• _EXERCISE BRIEF_: Extend the passage below on which parts of long classic books a reader can skip, carrying on from its last sentence rather than from the material after it.
+++ SUPPLIED TEXT +++
The Aeneid requires cutting on a different plan. Here it’s pretty much a matter of checking out after the councils of the gods in Book 1, the escape from Troy in 2, Aeneas’s travels in 3, the romance of Dido and Aeneas in 4, and the trip to the Underworld in 6. In 6 we get a prophecy of what happens until the founding of Rome, but we don’t have to actually live through the enactment of the prophecy.
Authors may not be as helpful as John Rawls, but they do sometimes signal where your attention can wander. When a shepherd in Don Quixote begins to tell a story peopled by no one we’ve yet met but rather folks with conventional Romantic names, it’s safe to skip the rest of that chapter and possibly the next; the chapter titles will tell us when the main narrative resumes.
+++ INFORMATION +++
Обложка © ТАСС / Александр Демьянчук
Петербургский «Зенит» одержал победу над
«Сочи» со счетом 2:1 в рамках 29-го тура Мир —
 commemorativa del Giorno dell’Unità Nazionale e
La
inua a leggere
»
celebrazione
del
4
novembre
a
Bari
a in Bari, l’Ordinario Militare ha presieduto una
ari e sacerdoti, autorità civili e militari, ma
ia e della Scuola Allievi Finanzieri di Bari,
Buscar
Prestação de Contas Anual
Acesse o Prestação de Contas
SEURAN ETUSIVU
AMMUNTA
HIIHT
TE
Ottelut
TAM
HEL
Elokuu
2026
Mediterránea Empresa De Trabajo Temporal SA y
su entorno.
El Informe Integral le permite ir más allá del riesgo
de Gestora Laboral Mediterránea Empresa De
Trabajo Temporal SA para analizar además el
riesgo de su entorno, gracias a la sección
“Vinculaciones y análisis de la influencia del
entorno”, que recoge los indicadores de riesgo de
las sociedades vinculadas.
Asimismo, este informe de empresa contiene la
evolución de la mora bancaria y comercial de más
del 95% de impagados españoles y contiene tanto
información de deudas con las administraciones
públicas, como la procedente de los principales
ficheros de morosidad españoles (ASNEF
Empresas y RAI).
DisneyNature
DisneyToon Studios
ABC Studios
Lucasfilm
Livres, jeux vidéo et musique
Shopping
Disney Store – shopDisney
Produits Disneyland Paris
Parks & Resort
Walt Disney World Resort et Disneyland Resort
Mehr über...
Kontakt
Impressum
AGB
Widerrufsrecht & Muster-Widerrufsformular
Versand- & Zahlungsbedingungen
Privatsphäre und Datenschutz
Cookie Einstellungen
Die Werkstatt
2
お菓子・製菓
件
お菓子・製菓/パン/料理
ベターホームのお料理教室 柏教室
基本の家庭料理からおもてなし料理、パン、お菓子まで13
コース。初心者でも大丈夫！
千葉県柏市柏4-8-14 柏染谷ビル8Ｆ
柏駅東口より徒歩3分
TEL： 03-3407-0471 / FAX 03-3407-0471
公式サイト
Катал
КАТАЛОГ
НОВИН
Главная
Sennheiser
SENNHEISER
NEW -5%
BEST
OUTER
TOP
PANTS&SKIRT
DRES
+++
• _EXPECTED OUTPUT_:
The point is that life is short and some books—even some very good books—are too long. A lot of selective reading is just taste, of course. At the halfway point in The Rise and Fall of the Third Reich I realized that Hitler’s monomaniacal hobbling of his generals’ freedom to act and other aspects of the war’s progress were going to be far less interesting to me than the story of Hitler’s complicated and politically astute climb to power had been, and I just stopped reading. It’s your reading life, after all, and no one else’s; find the good parts and leave the rest unread.